>> BEGIN The input

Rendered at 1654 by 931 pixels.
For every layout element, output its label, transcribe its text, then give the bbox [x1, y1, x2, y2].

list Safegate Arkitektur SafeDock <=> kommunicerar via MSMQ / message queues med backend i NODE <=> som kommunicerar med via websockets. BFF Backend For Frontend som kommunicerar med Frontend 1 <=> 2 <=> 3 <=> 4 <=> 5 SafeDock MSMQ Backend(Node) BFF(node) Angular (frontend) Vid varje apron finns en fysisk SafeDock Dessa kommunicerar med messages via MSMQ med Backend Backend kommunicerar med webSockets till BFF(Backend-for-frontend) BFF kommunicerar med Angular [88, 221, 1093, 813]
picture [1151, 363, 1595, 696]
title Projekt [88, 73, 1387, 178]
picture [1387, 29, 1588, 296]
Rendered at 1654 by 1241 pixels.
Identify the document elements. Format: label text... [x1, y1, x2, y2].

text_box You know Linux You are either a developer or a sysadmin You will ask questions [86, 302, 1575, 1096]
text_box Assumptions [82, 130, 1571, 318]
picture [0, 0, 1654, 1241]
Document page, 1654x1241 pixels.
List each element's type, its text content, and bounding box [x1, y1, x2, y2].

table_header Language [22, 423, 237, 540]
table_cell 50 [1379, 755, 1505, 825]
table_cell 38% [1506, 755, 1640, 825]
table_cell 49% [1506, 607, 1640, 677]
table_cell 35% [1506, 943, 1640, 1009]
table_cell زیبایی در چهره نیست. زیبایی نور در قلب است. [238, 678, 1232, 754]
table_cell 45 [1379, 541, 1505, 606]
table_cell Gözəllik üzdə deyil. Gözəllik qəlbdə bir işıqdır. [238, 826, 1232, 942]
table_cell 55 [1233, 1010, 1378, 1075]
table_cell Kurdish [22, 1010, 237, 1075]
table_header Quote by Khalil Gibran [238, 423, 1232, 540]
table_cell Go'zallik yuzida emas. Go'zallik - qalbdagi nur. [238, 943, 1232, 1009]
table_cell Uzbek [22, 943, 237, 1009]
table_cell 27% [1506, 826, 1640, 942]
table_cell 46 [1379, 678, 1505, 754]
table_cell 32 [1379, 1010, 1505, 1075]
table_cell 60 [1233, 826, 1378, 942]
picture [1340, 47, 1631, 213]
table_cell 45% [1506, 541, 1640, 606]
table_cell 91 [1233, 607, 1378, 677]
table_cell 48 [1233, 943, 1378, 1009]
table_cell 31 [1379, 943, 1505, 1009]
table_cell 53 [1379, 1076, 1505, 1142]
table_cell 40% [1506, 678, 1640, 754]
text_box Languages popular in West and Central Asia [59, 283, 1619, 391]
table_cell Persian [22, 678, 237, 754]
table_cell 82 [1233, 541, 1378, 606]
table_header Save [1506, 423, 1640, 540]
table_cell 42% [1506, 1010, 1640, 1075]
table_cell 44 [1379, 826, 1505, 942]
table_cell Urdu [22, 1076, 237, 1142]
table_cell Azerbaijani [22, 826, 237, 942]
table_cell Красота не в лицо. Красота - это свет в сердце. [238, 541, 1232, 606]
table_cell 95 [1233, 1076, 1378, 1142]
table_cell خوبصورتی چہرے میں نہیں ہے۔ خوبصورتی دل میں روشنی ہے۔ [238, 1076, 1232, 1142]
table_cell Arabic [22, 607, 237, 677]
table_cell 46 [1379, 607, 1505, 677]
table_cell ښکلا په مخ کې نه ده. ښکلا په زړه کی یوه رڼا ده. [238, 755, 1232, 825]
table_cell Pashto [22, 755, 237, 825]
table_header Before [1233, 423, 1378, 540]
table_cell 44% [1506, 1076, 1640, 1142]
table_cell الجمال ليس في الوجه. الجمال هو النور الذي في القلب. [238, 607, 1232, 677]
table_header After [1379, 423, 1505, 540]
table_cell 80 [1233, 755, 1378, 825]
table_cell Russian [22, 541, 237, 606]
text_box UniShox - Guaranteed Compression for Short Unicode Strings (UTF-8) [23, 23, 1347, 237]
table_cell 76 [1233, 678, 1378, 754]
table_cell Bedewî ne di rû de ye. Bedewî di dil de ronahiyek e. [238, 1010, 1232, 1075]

>> END The input

### Aim of the task
How many lines in the records above contain the string "Rendered" with the same capitalization? Reply with the number alone.

### Written response
2